Following the WSJ expose today that profiles of 1000s of users of social network Google+ were exposed over 3 years, Google has decided to take some corrective steps, though it may be a little too late for those whose data may have been misused. Incidentally, this seems to be Google’s Cambridge Analytica moment, with it having decided to also shutter Google+ social network.
It said on its developer’s blog that in the coming months, it would start rolling out “an improvement to our (Google) API infrastructure.”
Like other Internet giants, it offers a wide variety of Google API that 3rd-party app developers can use to build features for Google users.
Going forward, Google said it would show each permission that an app requests 1 at a time, within its own dialog, instead of presenting all permissions in a single dialog. Users will have the ability to grant or deny permissions individually.
Here’s what the post says:
To prepare for this change, there are a number of actions you should take with your app:
- Review the Google API Services: User Data Policy and make sure you are following them.
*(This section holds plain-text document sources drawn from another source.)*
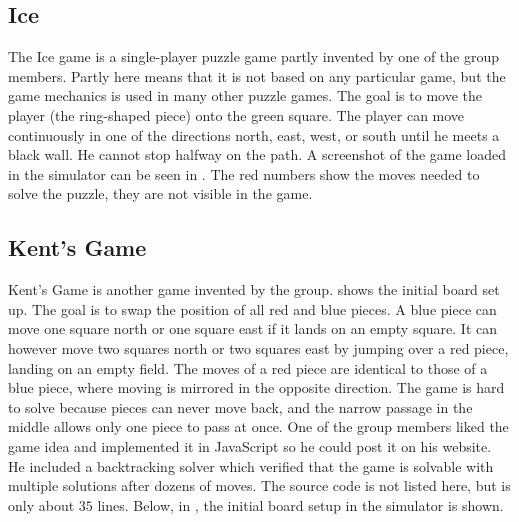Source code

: \subsection{Ice}
The Ice game is a single-player puzzle game partly invented by one
of the group members. Partly here means that it is not based on any
particular game, but the game mechanics is used in many other puzzle
games. The goal is to move the player (the ring-shaped piece) onto the
green square. The player can move continuously in one of the directions
north, east, west, or south until he meets a black wall. He cannot stop
halfway on the path. A screenshot of the game loaded in the simulator
can be seen in . The red numbers show the moves
needed to solve the puzzle, they are not visible in the game.


\subsection{Kent's Game}
Kent's Game is another game invented by the group.
 shows the initial board set up. The
goal is to swap the position of all red and blue pieces. A blue piece
can move one square north or one square east if it lands on an empty
square. It can however move two squares north or two squares east by
jumping over a red piece, landing on an empty field. The moves of a
red piece are identical to those of a blue piece, where moving is
mirrored in the opposite direction. The game is hard to solve because
pieces can never move back, and the narrow passage in the middle allows
only one piece to pass at once. One of the group members liked the
game idea and implemented it in JavaScript so he could post it on his
website. He included a backtracking solver which verified that the
game is solvable with multiple solutions after dozens of moves. The
source code is not listed here, but is only about $35$ lines. Below, in
, the initial board setup in the simulator
is shown.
- Before making an API call, check to see if the user has already granted permission to your app. This will help you avoid insufficient permission errors which could lead to unexpected app errors and a bad user experience.Learn more about this by referring to documentation on your platform below:
- Request permissions only when you need them. You’ll be able to stage when each permission is requested, and we recommend being thoughtful about doing this in context. You should avoid asking for multiple scopes at sign-in, when users may be using your app for the first time and are unfamiliar with the app’s features. Bundling together a request for several scopes makes it hard for users to understand why your app needs the permission and may alarm and deter them from further use of your app.
- Provide justification before asking for access. Clearly explain why you need access, what you’ll do with a user’s data, and how they will benefit from providing access. Our research indicates that these explanations increase user trust and engagement.
Google has also gone & updated its API Services, user data policy.
Google API Services, including Google Sign-In, are part of an authentication & authorization framework that gives developers the ability to connect directly with Google users when they would like to request access to Google user data.
Now, the update says:
Accurately represent your identity and intent
If you wish to access Google user data you must provide Google users and Google with clear and accurate information regarding your use of Google API Services. This includes, without limitation, requirements to accurately represent:
- Who is requesting Google user data? All permission requests must accurately represent the identity of the application that seeks access to user data. If you have obtained authorized client credentials to access Google API Services, keep these credentials confidential.
- What data are you requesting? You must provide clear and accurate information explaining the types of data being requested. In addition, if you plan to access or use a type of user data that was not originally disclosed in your privacy policy when a Google user initially authorized access, you must update your privacy policy and prompt the user to consent to any changes before you may access that data.
- Why are you requesting Google user data? Be honest and transparent with users when you explain the purpose for which your application requests user data. If your application requests data for one reason but the data will also be utilized for a secondary purpose, you must notify Google users of both use cases. As a general matter, users should be able to readily understand the value of providing the data that your application requests, as well as the consequences of sharing that data with your application.
Be transparent about the data you access with clear and prominent privacy disclosures
You must publish a privacy policy that fully documents how your application interacts with user data. You must list the privacy policy URL in your OAuth client configuration when your application is made available to the public.